BEGIN Data in this exercise

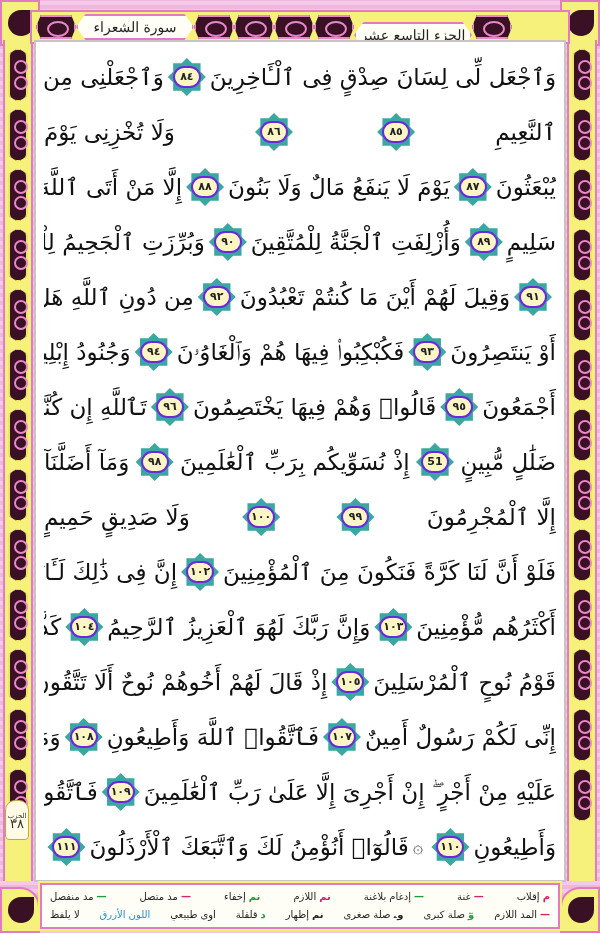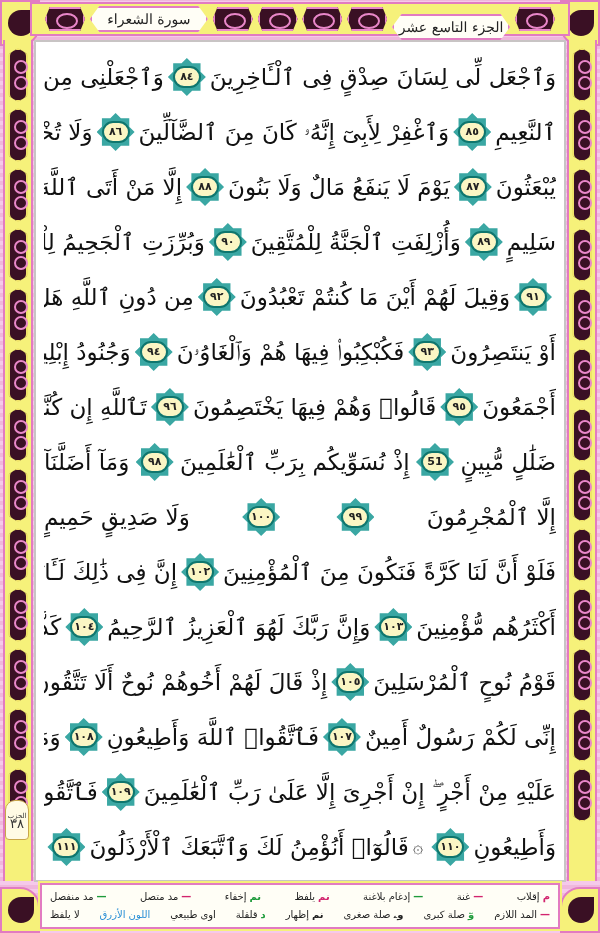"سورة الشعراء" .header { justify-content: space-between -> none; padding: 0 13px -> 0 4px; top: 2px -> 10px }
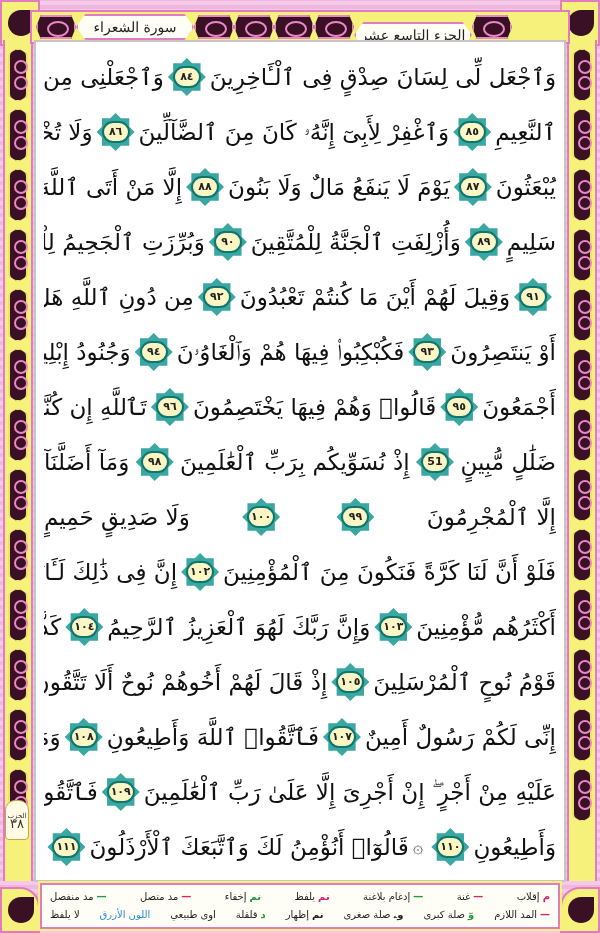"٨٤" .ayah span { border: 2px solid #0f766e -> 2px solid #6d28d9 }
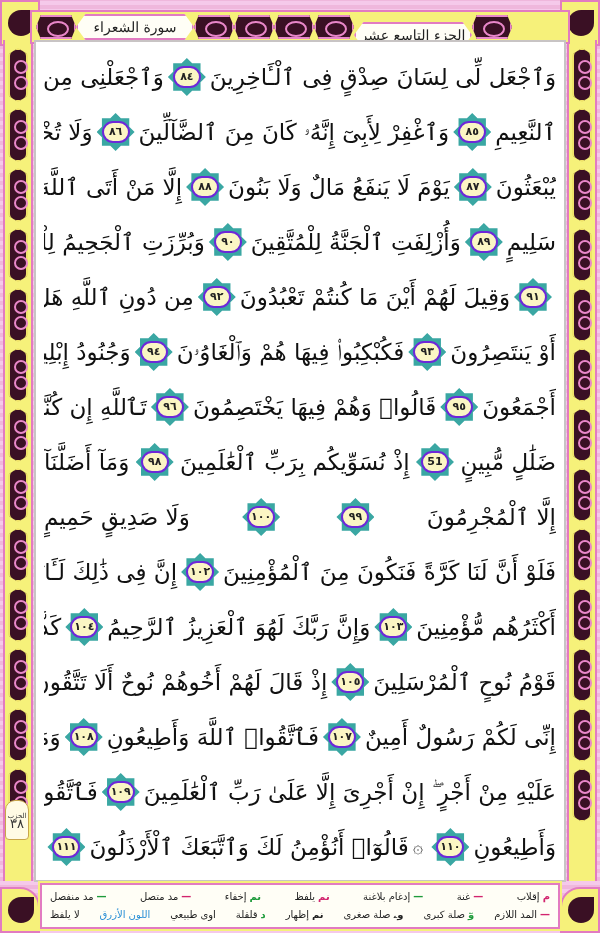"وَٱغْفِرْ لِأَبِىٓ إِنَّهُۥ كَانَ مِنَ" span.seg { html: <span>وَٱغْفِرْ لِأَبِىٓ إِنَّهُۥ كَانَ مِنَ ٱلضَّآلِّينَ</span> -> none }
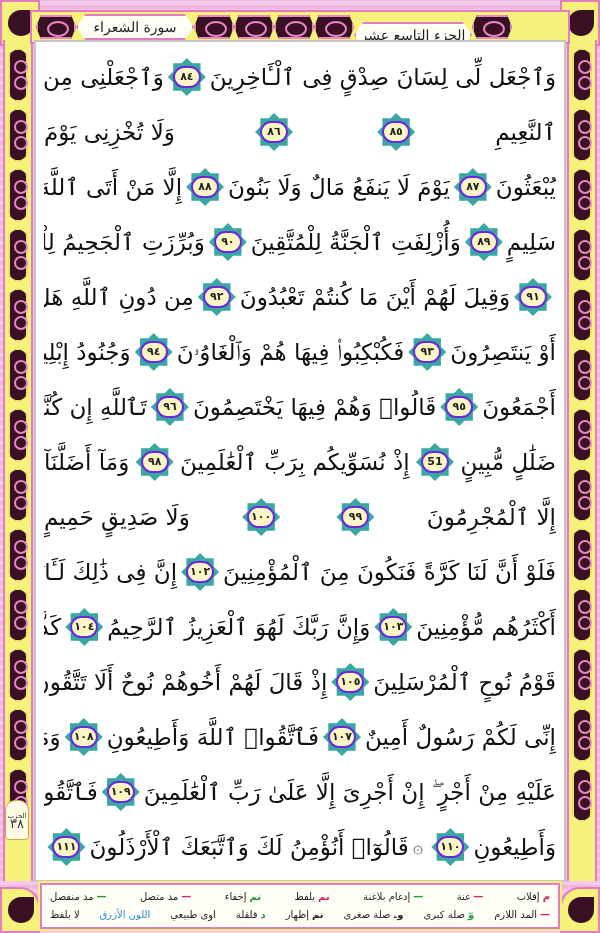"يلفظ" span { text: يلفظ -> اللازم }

END Data in this exercise
BEGIN Data in this exercise

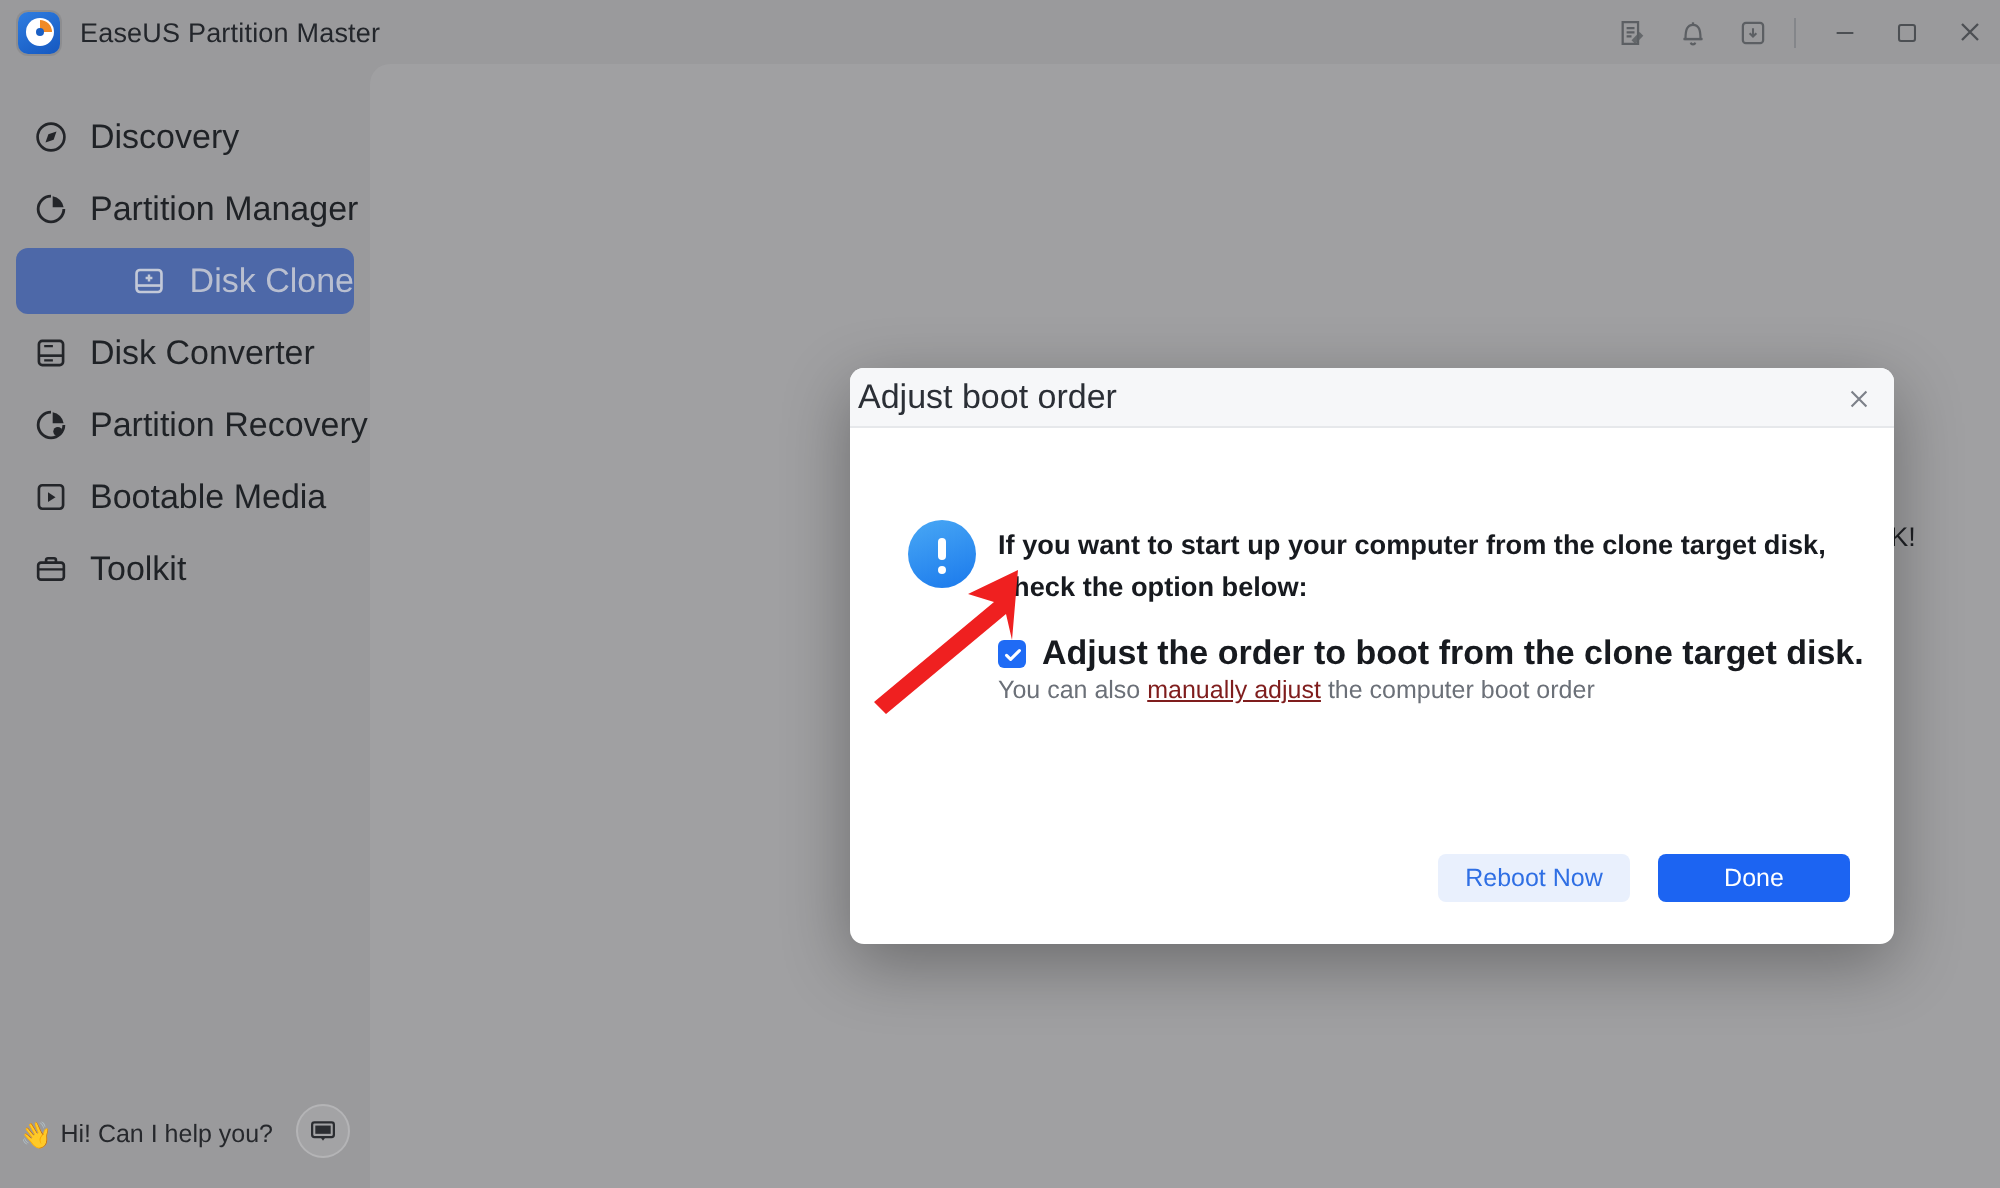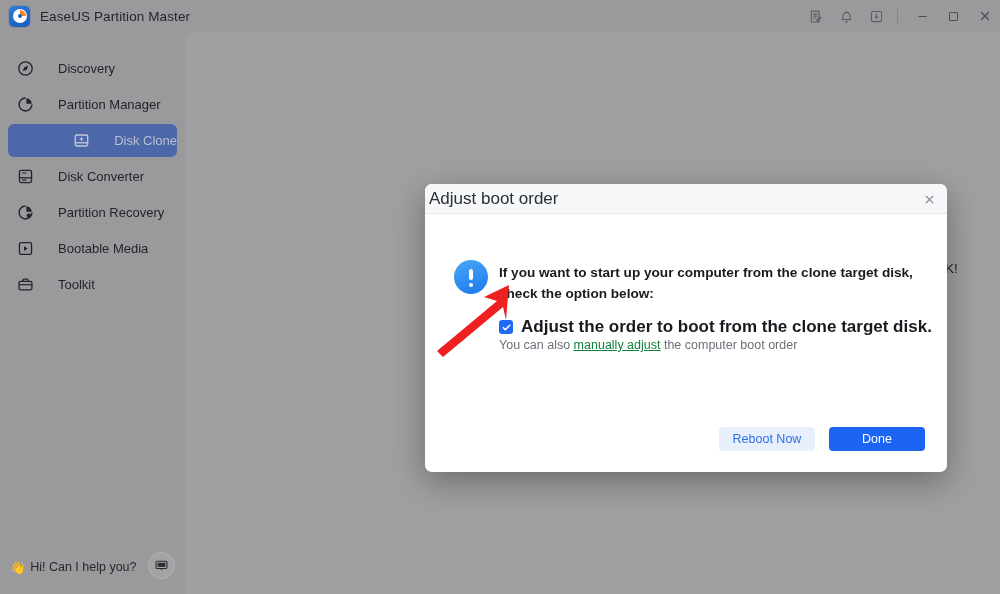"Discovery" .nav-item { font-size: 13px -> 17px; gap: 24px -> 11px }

END Data in this exercise

What to produce => Taking the records above, print only and exactly the lines from the line with "border: 2px solid" to the line with "text: يلفظ ->", both kept, and exclude pictures.

Response area =>
"٨٤" .ayah span { border: 2px solid #0f766e -> 2px solid #6d28d9 }
"وَٱغْفِرْ لِأَبِىٓ إِنَّهُۥ كَانَ مِنَ" span.seg { html: <span>وَٱغْفِرْ لِأَبِىٓ إِنَّهُۥ كَانَ مِنَ ٱلضَّآلِّينَ</span> -> none }
"يلفظ" span { text: يلفظ -> اللازم }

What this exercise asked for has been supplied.